=== DATA ===
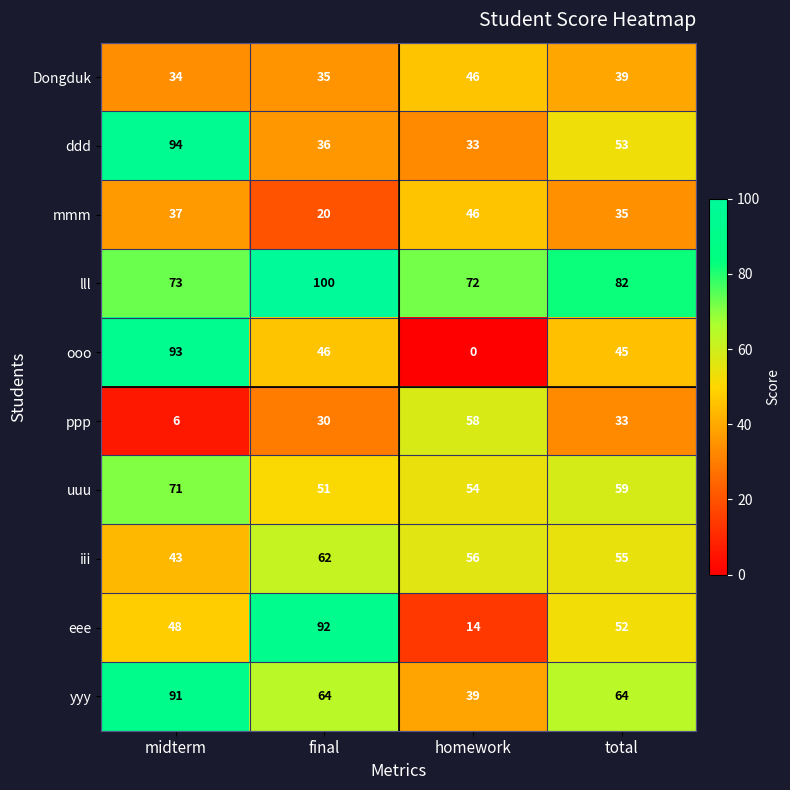

What is the sum of all eee values?

206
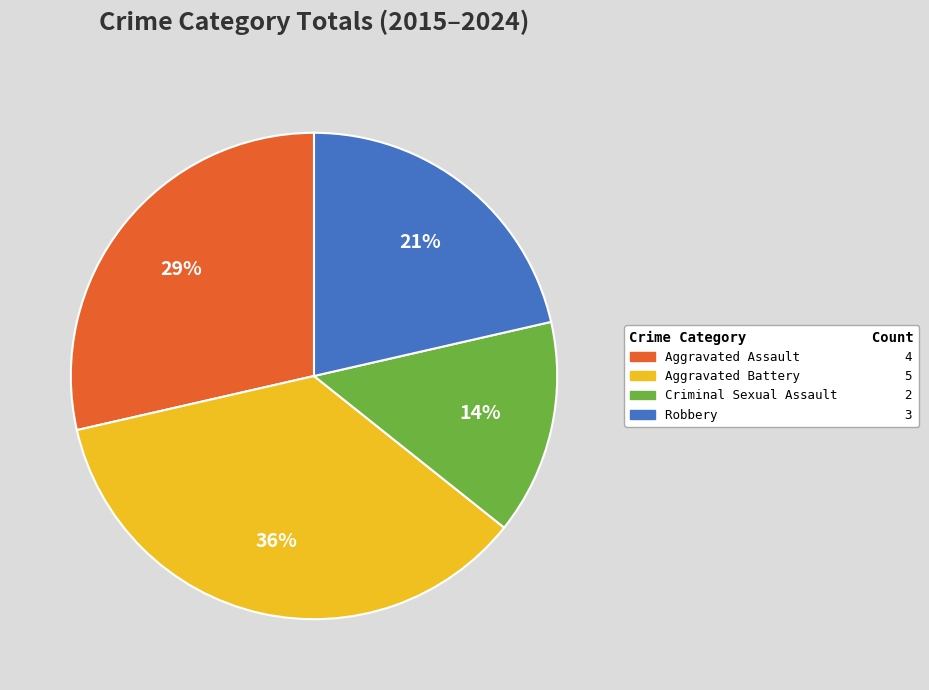

Count the number of slices in the pie.

4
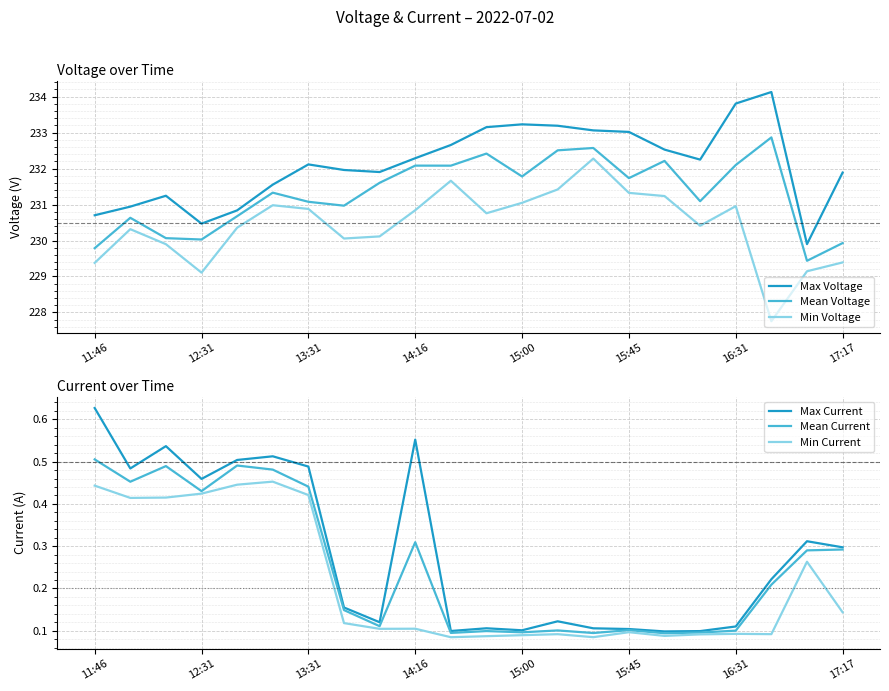

At which category is the sum across all series the highest?

14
===
#### [TASK OBJECTIVE]
Copy the records above line for line, without the pictures.

#### [EXERCISE RESPONSE]
What is the sum of all eee values?

206

Count the number of slices in the pie.

4

At which category is the sum across all series the highest?

14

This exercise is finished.